The study is also one of the first to report correlations between “a gold standard measurement of central arterial stiffening” and in vivo CSF biomarkers for neuroinflammatory processes and synaptic dysfunction among adults aged 73 years and over as well as older adults with hypertension, according to the researchers.

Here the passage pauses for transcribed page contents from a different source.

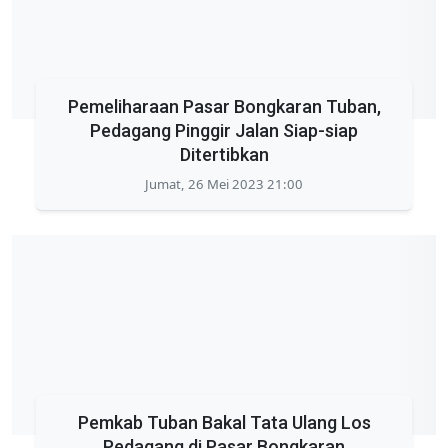
Pemeliharaan Pasar Bongkaran Tuban,
Pedagang Pinggir Jalan Siap-siap
Ditertibkan
Jumat, 26 Mei 2023 21:00
Pemkab Tuban Bakal Tata Ulang Los
Pedagang di Pasar Bongkaran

“Given that an estimated 72% of older adults are hypertensive and the same molecular biomarkers were implicated in both [adults aged over 73 years] and hypertensive participants, results may reflect a complex yet highly prevalent and overlapping pathway to adverse brain outcomes in aging,” Moore and colleagues wrote. “Future research using larger samples should investigate these potentially complex interactions, including whether these processes are overlapping or separate pathways of injury.”

Related editorial

In a related editorial, Timothy M. Hughes, PhD, assistant professor of gerontology and geriatric medicine at Wake Forest University School of Medicine, and Ihab Hajjar, MD, associate professor of medicine — general medicine and geriatrics at Emory University School of Medicine, discussed preceding research about vascular cognitive impairment and dementia. While Hughes and Hajjar recognized that the study by Moore and colleagues “adds important insights into the previously unexplored molecular aspects of vascular contributions to AD pathology, neurodegeneration and neuroinflammation underlying AD pathophysiology,” several limitations impacted the results, such as the use of cardiac MRI. The primarily concern with cardiac MRI, according to Hughes and Hajjar, is its limited temporal resolution, “which compromises its precision over the short path length” and may not have the ability to “resolve fast PWVs in individuals with stiff aortas.”

Hughes and Hajjar also discussed “inconsistencies” highlighted by Moore and colleagues that should be addressed in future research. This includes an “unresolved” question of whether it is necessary for age to modify the correlations between PWV and CSF, which may offer ”a critical window” for prevention in the future.

“Taken together, this body of work provides further evidence that arterial stiffness is associated with multiple aspects of dementia pathophysiology linking [vascular cognitive impairment and dementias] and [Alzheimer’s disease and related dementias]. The framework for [Alzheimer’s disease and related dementias] is adaptable to new evidence; a ‘vascular biomarker group could be added, that is, ATV(N), when a clear definition of what constitutes V+ is developed.’ Defining ‘V’ is a critical challenge that lies ahead,” Hughes and Hajjar wrote. “Certainly, this ’V‘ designation will derive from a single or index of cerebrovascular biomarkers that have ’upstream‘ drivers. The work by Moore and colleagues and others places arterial stiffness in this ’upstream‘ position; therefore, it is an ideal place for prevention research.”